Dr. Maya Eichler is an Associate Professor in the Departments of Political Studies and Women’s Studies at MSVU and Tier II Canada Research Chair in Social Innovation and Community Engagement. She leads the Centre for Social Innovation and Community Engagement in Military Affairs and conducts research on gender and the armed forces, military sexual violence, military-to-civilian transitions, and community stories of war and peace.
Dr. Eichler is also one of three directors of the Mobilizing Insights in Defence and Security (MINDS) network that is headquartered at MSVU.
Over the next three years, Dr. Eichler and colleagues will work with their Canadian and international network members and with the Department of National Defence and Canadian Armed Forces to examine the root causes of discrimination, hateful and sexual misconduct, and systemic racism in the military. They will also provide practical policy insights by drawing on international best practices and diverse perspectives, including from those with lived experience.

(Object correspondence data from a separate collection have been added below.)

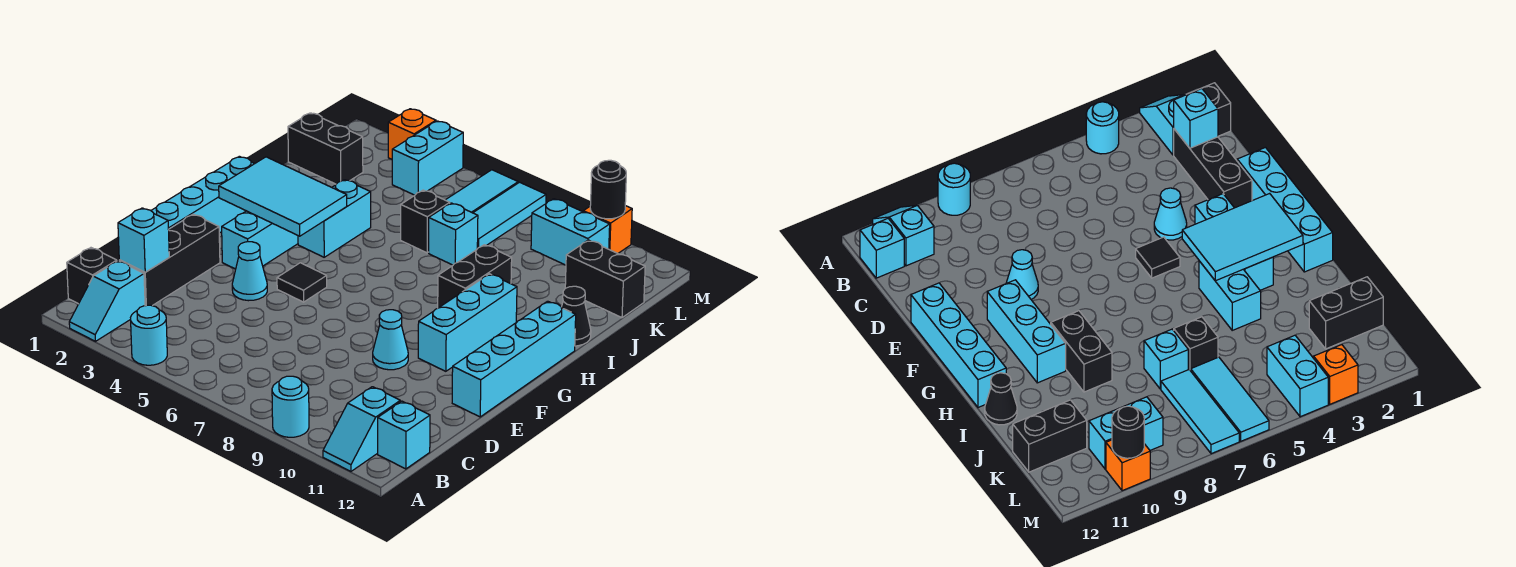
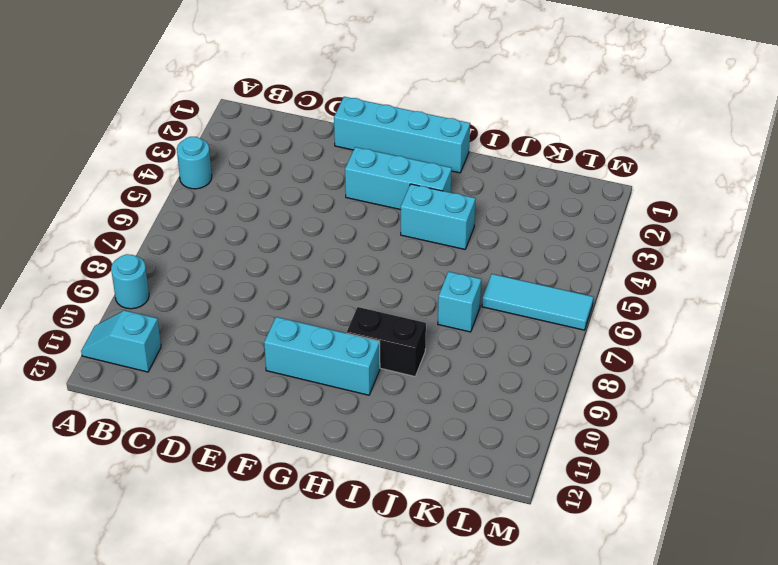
none -> cyan 1x2 slope [69,261,145,341]
none -> black 1x1 brick [67,248,117,304]
none -> cyan 1x1 brick [378,401,430,469]
none -> black 1x3 brick [119,214,220,306]

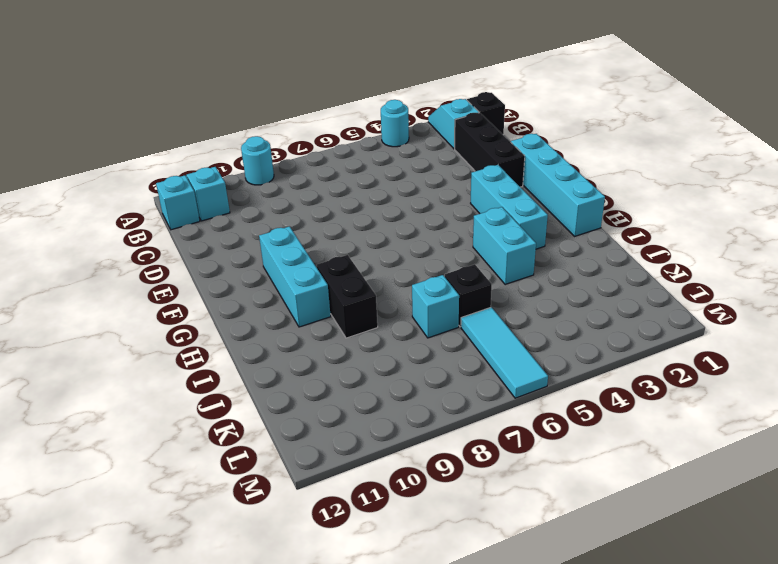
none -> cyan 1x1 cone [232,242,267,301]
none -> cyan 1x1 cone [373,310,408,370]
none -> cyan 1x4 brick [452,301,576,417]
none -> black 1x1 tile [277,263,327,302]

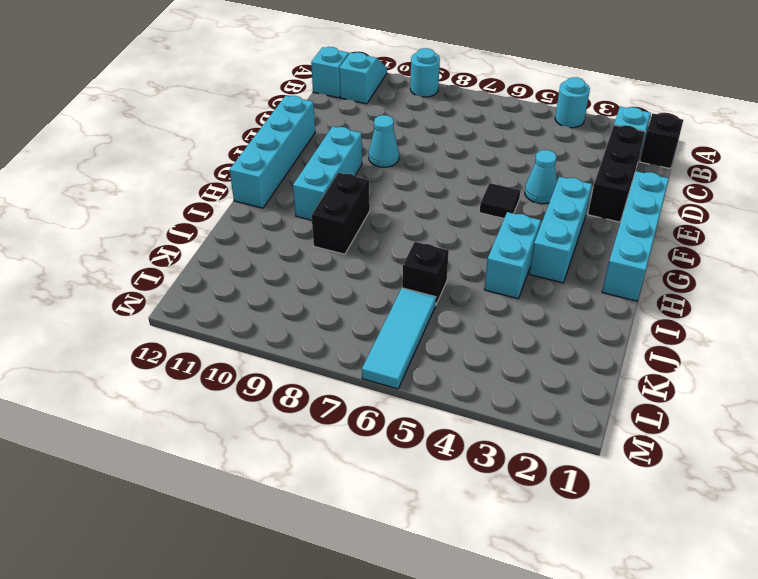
none -> black 1x1 cone [561,286,591,346]
none -> cyan 1x1 brick [429,203,478,265]
none -> black 1x2 brick [288,113,363,184]
none -> cyan 1x3 tile [473,182,546,249]

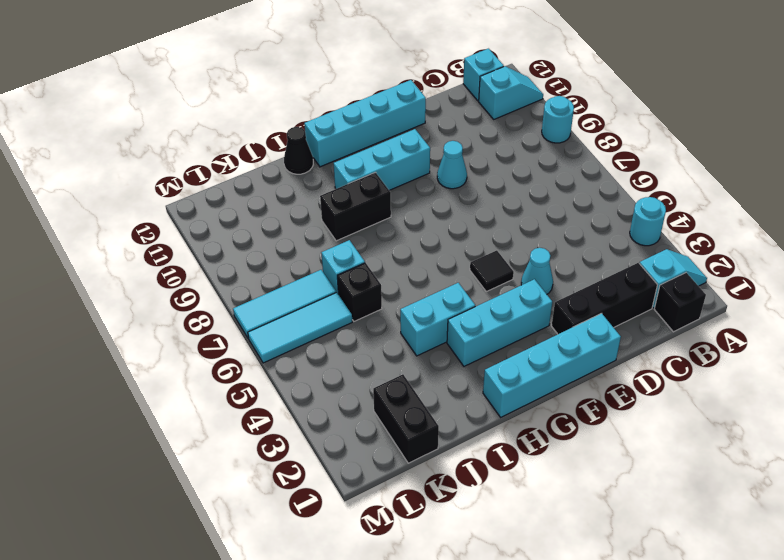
none -> black 1x2 brick [565,240,645,318]
none -> cyan 1x2 brick [392,121,463,195]
none -> cyan 1x2 brick [531,199,610,265]
none -> orange 1x1 brick [388,109,436,159]

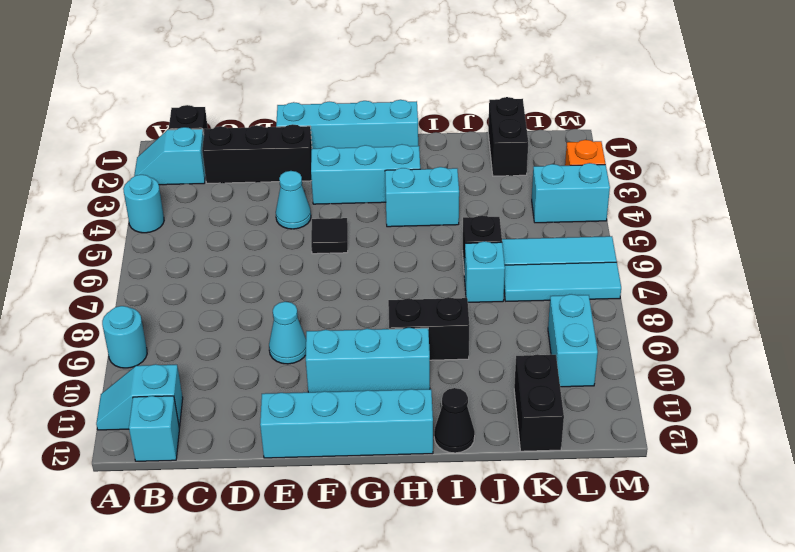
none -> orange 1x1 brick [583,206,632,253]
none -> cyan 1x1 brick [118,208,169,272]
none -> cyan 2x3 tile [219,157,347,236]
none -> black 1x1 round brick [590,160,626,219]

“Our new network aims to challenge, reimagine, and transform the Canadian Armed Forces culture into one that embraces inclusivity and difference,” said Dr. Eichler. “But our broader goal is to help spur a national conversation on what kind of military Canadians want and need, and what they would like its culture to look like. To ensure strong civilian oversight, it is crucial that Canadians become active participants in conversations about the military of tomorrow.”